• **LESETEXT**
:::::

# ocr in java



## ARadauer (25. Jun 2008)

Wir hatten das Thema schon ein paar mal, aber wir sind nie zu einer zufriedenstellenden Lösung gekommen.

Kennt jemand eine gute API für OCR in Java? Kann auch kommerziel sein. (Ob es mir dann zu teuer ist, seh ich eh)

Ich hab Bilder und ich muss Texte darauf erkennen. Ich hab mich mit gocr, dass ich einfach über die kamonadozeile angesprochen habe, schon gespielt.. funktioniert - liefert aber nur sehr bescheidene ergebnisse...

Danke


----------



## Saxony (25. Jun 2008)

Hiho,

schau dir mal folgendes an:

www.javaocr.com
www.asprise.com

beides allerdings nicht gerade billig 

bye Saxony


----------



## Joker (25. Jun 2008)

irgendwo auf sourceforge fliegt ein Wrapper für Tesseract rum
http://code.google.com/p/tesseract-ocr/

wie gut Tesseract schon ist kann ich nicht sagen, google steckt ja dahinter, sollte also nicht so schlecht sein.

edit: hier ist er http://code.google.com/p/tesjeract/

edit2: für OCRopus sollte es auch Java Bindings geben http://sites.google.com/site/ocropus/


----------



## ARadauer (25. Jun 2008)

danke für die links, das schau ich mir heute abend gleich mal genauer an


----------

:::::

• **AUFGABE**
Liste alle Webadressen auf, die in der Forendiskussion zu OCR in Java vorkommen.

[Gespeicherte Dateneinträge]
:::::

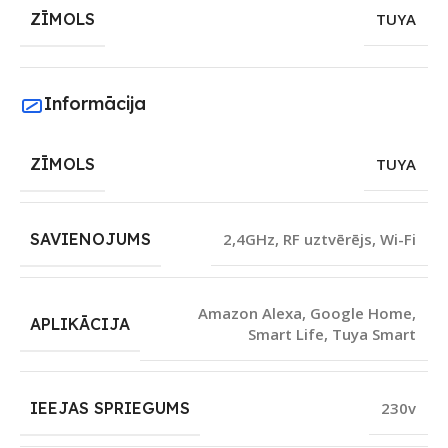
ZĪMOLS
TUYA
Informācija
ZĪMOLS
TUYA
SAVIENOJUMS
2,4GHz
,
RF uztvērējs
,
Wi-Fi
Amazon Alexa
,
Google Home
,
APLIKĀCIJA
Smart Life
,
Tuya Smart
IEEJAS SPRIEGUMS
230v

:::::

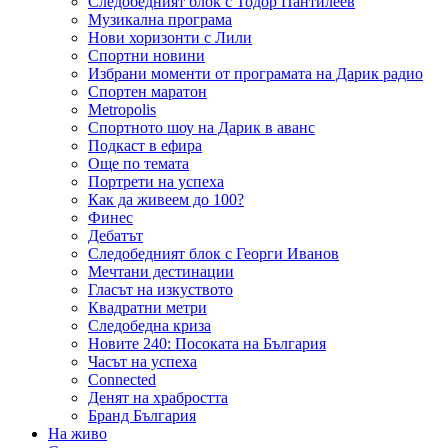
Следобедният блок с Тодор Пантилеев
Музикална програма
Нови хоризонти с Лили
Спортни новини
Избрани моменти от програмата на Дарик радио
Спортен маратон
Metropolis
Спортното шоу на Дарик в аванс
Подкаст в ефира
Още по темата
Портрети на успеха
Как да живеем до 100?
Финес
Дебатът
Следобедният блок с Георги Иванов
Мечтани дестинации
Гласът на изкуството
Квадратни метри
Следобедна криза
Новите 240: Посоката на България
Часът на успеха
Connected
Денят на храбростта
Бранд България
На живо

:::::

• **ERGEBNIS**
- www.javaocr.com
- www.asprise.com
- http://code.google.com/p/tesseract-ocr/
- http://code.google.com/p/tesjeract/
- http://sites.google.com/site/ocropus/